Comics are a great place to experiment. In the latest issue of "Batman," Scott Snyder and Greg Capullo prove this, bringing readers something like nothing else you've seen. Batman is locked in a labyrinth of the creation of the Court of Owls and, as he struggles through, the pages literally twist around and turn over. This is not a gimmick -- these pages reflect the narrative, making this harrowing read something even more uncomfortable and troubling.
A week has passed since the end of last issue, and Batman has been hiding in the dark the whole time. Surviving on only handfuls of water and grim determination, Bruce is clearly losing his mind as the Court of Owls seem to have trapped and then forgotten about him. The story plays out like a locked room mystery, the tension ramping up as Bruce's thoughts take on a strange tone as danger presents itself in everything around him. Watching the master detective slowly run out of answers becomes a sad and disgusting theater of the macabre. We begin to feel like voyeurs, questioning our complicity in this dance of death.
The biggest hook of this issue is the way Snyder and Capullo turn the pages sideways and then upside-down. This is a clear, visual representation of Bruce's state of mind and the trick works perfectly. Craning your neck a little, becoming just a touch uncomfortable in your consumption of this brutal tale, is a physical manifestation of how you feel on the inside as you read about Batman's predicament. Once Bruce's world and mind is turned upside-down, the book follows suit. The topsy-turvy din of breathless anticipation for the worst culminates in a crescendo of a single note, the silence and stillness of which holds a strange gravity that will stop you turning the page. This moment hangs in perfect balance because of the build and the break. Don't concern yourself with what comes next -- just enjoy this moment because it's why we read comics.

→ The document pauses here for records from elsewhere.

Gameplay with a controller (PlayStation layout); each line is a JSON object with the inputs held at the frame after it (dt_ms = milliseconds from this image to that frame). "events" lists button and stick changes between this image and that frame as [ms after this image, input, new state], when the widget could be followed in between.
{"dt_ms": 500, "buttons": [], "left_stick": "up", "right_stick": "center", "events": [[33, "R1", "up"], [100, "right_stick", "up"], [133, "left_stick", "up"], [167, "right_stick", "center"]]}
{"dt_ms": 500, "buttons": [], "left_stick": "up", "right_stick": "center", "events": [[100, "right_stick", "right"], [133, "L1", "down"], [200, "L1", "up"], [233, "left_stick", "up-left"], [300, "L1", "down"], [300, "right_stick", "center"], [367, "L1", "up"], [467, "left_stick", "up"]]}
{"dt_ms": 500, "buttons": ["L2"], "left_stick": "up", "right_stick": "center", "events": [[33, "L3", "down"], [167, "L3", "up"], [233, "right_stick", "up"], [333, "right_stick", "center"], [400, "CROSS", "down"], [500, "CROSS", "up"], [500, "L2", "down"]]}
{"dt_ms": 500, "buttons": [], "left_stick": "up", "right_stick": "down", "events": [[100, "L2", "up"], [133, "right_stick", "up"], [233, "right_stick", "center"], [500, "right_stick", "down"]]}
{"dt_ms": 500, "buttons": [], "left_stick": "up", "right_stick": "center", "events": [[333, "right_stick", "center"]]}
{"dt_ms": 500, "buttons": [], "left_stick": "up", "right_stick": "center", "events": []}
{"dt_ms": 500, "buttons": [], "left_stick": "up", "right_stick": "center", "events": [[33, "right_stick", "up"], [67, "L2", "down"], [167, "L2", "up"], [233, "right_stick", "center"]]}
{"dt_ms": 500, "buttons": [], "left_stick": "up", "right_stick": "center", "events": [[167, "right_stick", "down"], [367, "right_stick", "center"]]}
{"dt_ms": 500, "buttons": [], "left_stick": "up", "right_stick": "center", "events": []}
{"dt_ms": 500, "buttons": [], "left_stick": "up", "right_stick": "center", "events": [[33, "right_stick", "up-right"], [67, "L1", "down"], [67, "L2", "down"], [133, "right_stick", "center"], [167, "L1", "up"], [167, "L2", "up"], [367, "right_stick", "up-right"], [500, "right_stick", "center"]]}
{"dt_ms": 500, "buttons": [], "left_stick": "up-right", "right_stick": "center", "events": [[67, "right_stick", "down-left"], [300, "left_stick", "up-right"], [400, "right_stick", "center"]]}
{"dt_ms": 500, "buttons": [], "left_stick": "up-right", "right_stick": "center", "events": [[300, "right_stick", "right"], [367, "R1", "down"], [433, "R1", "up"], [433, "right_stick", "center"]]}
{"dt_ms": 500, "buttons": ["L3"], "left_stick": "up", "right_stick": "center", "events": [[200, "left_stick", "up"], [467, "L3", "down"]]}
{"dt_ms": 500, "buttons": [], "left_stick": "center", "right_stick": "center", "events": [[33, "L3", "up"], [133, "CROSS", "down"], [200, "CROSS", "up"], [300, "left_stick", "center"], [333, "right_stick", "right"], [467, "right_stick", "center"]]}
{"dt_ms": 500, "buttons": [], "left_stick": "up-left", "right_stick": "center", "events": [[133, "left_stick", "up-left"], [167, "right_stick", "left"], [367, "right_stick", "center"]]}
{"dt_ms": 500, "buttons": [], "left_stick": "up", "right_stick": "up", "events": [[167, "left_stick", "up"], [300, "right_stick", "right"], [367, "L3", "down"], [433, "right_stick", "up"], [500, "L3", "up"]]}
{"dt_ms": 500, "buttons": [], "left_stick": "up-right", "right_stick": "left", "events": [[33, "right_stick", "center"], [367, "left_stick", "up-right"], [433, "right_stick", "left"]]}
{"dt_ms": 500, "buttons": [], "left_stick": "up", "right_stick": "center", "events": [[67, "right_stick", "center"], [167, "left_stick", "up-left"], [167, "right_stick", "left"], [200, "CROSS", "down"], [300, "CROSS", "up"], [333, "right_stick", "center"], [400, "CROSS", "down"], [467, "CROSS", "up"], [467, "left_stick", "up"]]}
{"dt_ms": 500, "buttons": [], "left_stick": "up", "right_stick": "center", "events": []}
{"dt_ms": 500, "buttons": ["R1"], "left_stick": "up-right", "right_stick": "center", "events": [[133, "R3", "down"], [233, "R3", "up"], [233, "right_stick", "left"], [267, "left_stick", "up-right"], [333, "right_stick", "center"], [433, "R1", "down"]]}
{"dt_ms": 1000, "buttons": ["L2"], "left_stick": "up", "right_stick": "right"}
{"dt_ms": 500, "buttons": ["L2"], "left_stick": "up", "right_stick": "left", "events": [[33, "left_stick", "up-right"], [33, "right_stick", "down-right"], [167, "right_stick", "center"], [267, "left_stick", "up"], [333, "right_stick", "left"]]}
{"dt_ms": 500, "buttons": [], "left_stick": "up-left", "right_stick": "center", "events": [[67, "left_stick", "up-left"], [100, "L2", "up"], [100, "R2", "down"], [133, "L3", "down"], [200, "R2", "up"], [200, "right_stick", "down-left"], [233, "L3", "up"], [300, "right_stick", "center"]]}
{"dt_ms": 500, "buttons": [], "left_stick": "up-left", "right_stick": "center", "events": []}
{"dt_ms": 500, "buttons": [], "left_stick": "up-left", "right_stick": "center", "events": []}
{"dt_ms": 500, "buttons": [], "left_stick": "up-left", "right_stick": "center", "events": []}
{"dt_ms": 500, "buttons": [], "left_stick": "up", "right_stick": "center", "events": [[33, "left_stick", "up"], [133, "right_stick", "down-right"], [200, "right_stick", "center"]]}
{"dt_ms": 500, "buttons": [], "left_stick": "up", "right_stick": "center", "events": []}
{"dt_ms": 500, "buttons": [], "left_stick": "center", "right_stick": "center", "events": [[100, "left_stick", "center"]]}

Greg Capullo, Jonathon Glapion and FCO bring their best game, playing perfectly off of Snyder's script. The first page in the labyrinth has a tone and rhythm to it reminiscent of "Batman: The Animated Series," and from there, we start to feel discontent like we haven't experienced since "Batman: The Cult." The art team creates some stellar moments, like Batman looking into a mirror only to see a haunting, partial reflection, or walking over a model Gotham, his cape flowing with the sort of amazing physics which can only exist in comics. As his cape shreds and his face contorts, Batman's one eye tells you everything you need to know but don't want to hear as the issue drags you down. If pressed, the only weak point of the issue is in the framing sequence, which doesn't carry anywhere near as much weight as the underground deluge, but it's not enough of an issue to detract from the overall reading experience.
"Batman" #5 is the best issue of the series to date. It is also Scott Snyder's best script ever, on many levels, and Capullo/Glapion surpass their exemplary work on the previous four issues. Batman is a crazed lunatic, Gotham is not a nice place to live and we all have to face our fears before we die. These are the truths of Batman, and Snyder and Capullo deliver them in a manner you will never ever forget. This short tale of a captured crusader slowly descending into the madness that should have consumed him years ago is a ferocious tale that disturbs with what it chooses not to do. This foray into the different is a bold experiment in telling a story in a way no other medium could manage, and everyone involved should be complemented on the bravado to try it and the skill to pull it off damn-near perfectly.